И деньги, которые лежат у него в кармане, — это его деньги, никто не может их отобрать, приложив к протоколу обыска, никому не надо выделять из них «долю».

За эти деньги Федор честно отстоял у станка. Они, наконец, стали друзьями. Станок помогал Федору жить по-новому, он теперь доверял ему, раскрывал перед ним все секреты и требовал, требовал многого.

Хоть и странно, но станок прежде всего требовал, как и все вокруг, честности, честного отношения к себе и к их общей работе. Еще он требовал заботы, даже ласки. И Федор вдруг обнаружил, что он способен и на такие чувства. Это было целое открытие. Федор с удивлением приглядывался к самому себе: вот он, оказывается, какой!

Но, кроме станка, были, конечно, еще и люди.

Раньше Федор даже не подозревал, что может быть так много хороших людей. Теперь же он их встречал на каждом шагу в этом городе, куда он приехал ровно год назад, чтобы начать новую жизнь.

И вот Федор Седых, в прошлом Седой, вор-рецидивист, а теперь токарь четвертого разряда, неторопливо, чуть вразвалочку, шел по Приморскому бульвару, щурясь от солнца.

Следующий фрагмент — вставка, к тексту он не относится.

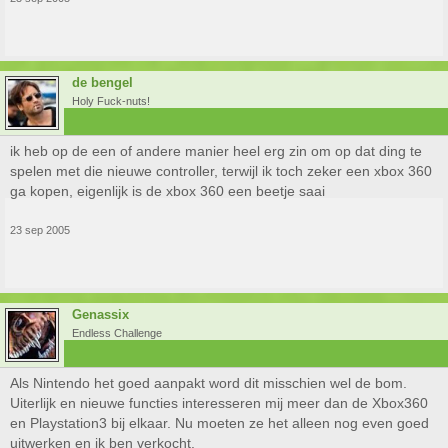
de bengel
Holy Fuck-nuts!
ik heb op de een of andere manier heel erg zin om op dat ding te
spelen met die nieuwe controller, terwijl ik toch zeker een xbox 360
ga kopen, eigenlijk is de xbox 360 een beetje saai
23 sep 2005
Genassix
Endless Challenge
Als Nintendo het goed aanpakt word dit misschien wel de bom.
Uiterlijk en nieuwe functies interesseren mij meer dan de Xbox360
en Playstation3 bij elkaar. Nu moeten ze het alleen nog even goed
uitwerken en ik ben verkocht.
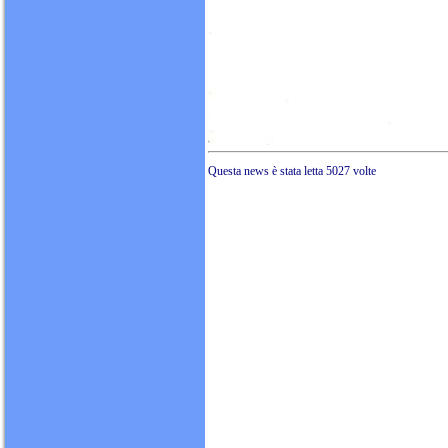
Questa news è stata 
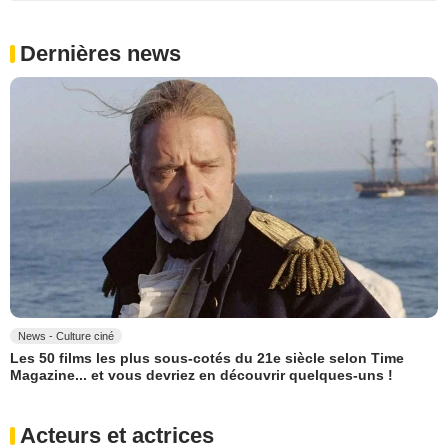
Dernières news
News - Culture ciné
Les 50 films les plus sous-cotés du 21e siècle selon Time
Magazine... et vous devriez en découvrir quelques-uns !
Acteurs et actrices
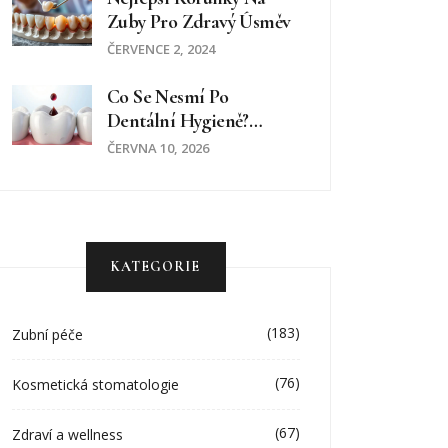
Zuby Pro Zdravý Úsměv
ČERVENCE 2, 2024
Co Se Nesmí Po
Dentální Hygieně?
Kompletní Seznam
ČERVNA 10, 2026
Zakázaných Potravin A
Návyků
KATEGORIE
(183)
Zubní péče
(76)
Kosmetická stomatologie
(67)
Zdraví a wellness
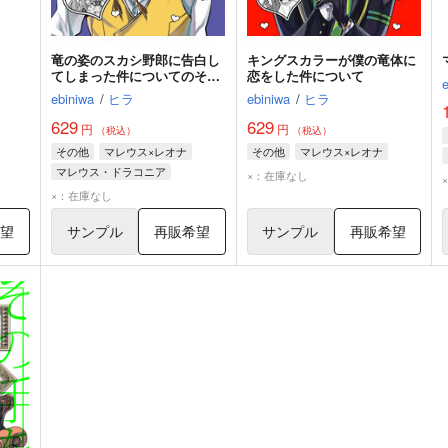
竜の姿のスカシ野郎に告白し
キングスカラーが僕の竜体に
てしまった件についてのその
恋をした件について
後
ebiniwa
/
ヒラ
ebiniwa
/
ヒラ
629
629
円
円
（税込）
（税込）
その他
マレウス×レオナ
その他
マレウス×レオナ
マレウス・ドラコニア
×：在庫なし
レオナ・キングスカラー
×：在庫なし
希望
サンプル
再販希望
サンプル
再販希望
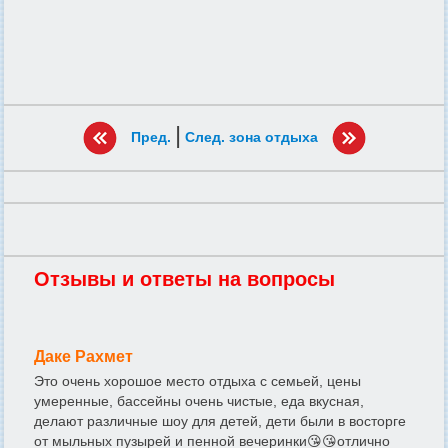
|
Пред.
След. зона отдыха
Отзывы и ответы на вопросы
Даке Рахмет
Это очень хорошое место отдыха с семьей, цены
умеренные, бассейны очень чистые, еда вкусная,
делают различные шоу для детей, дети были в восторге
от мыльных пузырей и пенной вечеринки😘😘отлично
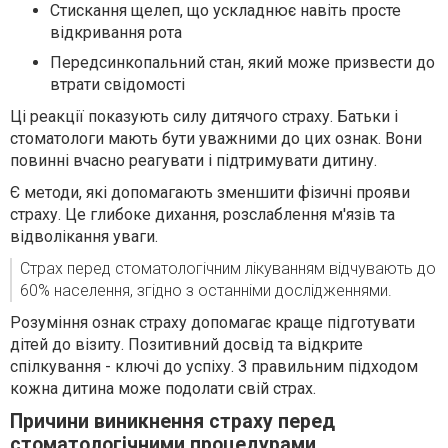
Стискання щелеп, що ускладнює навіть просте
відкривання рота
Передсинкопальний стан, який може призвести до
втрати свідомості
Ці реакції показують силу дитячого страху. Батьки і
стоматологи мають бути уважними до цих ознак. Вони
повинні вчасно реагувати і підтримувати дитину.
Є методи, які допомагають зменшити фізичні прояви
страху. Це глибоке дихання, розслаблення м'язів та
відволікання уваги.
Страх перед стоматологічним лікуванням відчувають до
60% населення, згідно з останніми дослідженнями.
Розуміння ознак страху допомагає краще підготувати
дітей до візиту. Позитивний досвід та відкрите
спілкування - ключі до успіху. З правильним підходом
кожна дитина може подолати свій страх.
Причини виникнення страху перед
стоматологічними процедурами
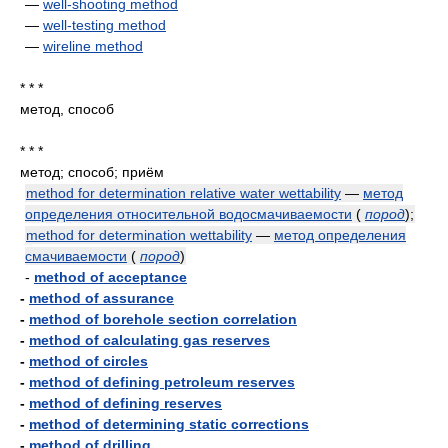
—
well-shooting method
—
well-testing method
—
wireline method
* * *
метод, способ
* * *
метод; способ; приём
method for determination relative water wettability
—
метод
определения относительной водосмачиваемости
(
пород
)
;
method for determination wettability
—
метод определения
смачиваемости
(
пород
)
-
method of acceptance
-
method of assurance
-
method of borehole section correlation
-
method of calculating gas reserves
-
method of circles
-
method of defining petroleum reserves
-
method of defining reserves
-
method of determining static corrections
-
method of drilling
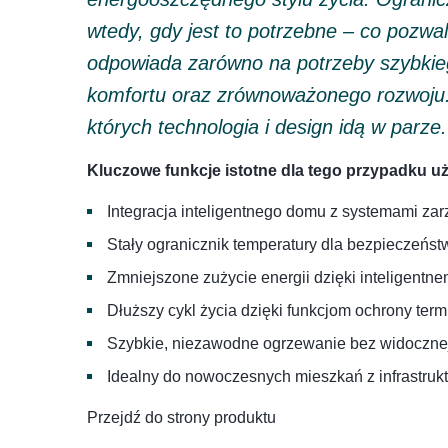
wtedy, gdy jest to potrzebne – co pozwa
odpowiada zarówno na potrzeby szybkiego
komfortu oraz zrównoważonego rozwoju. M
których technologia i design idą w parze.
Kluczowe funkcje istotne dla tego przypadku uż
Integracja inteligentnego domu z systemami z
Stały ogranicznik temperatury dla bezpieczeńst
Zmniejszone zużycie energii dzięki inteligent
Dłuższy cykl życia dzięki funkcjom ochrony term
Szybkie, niezawodne ogrzewanie bez widocznej 
Idealny do nowoczesnych mieszkań z infrastruk
Przejdź do strony produktu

Недорогой костюм из серого шевиота, голубая майка, кепка с пуговкой — словом, все, до шнурков на ботинках, было свое, им самим купленное на трудовые «гроши», и это, честно говоря, еще не до конца привычное ощущение вселяло в Федора чувство уверенности и покоя. Оно было как бы разлито во всей его ладной невысокой фигуре и легко читалось на скуластом, курносом лице, тронутом первым загаром.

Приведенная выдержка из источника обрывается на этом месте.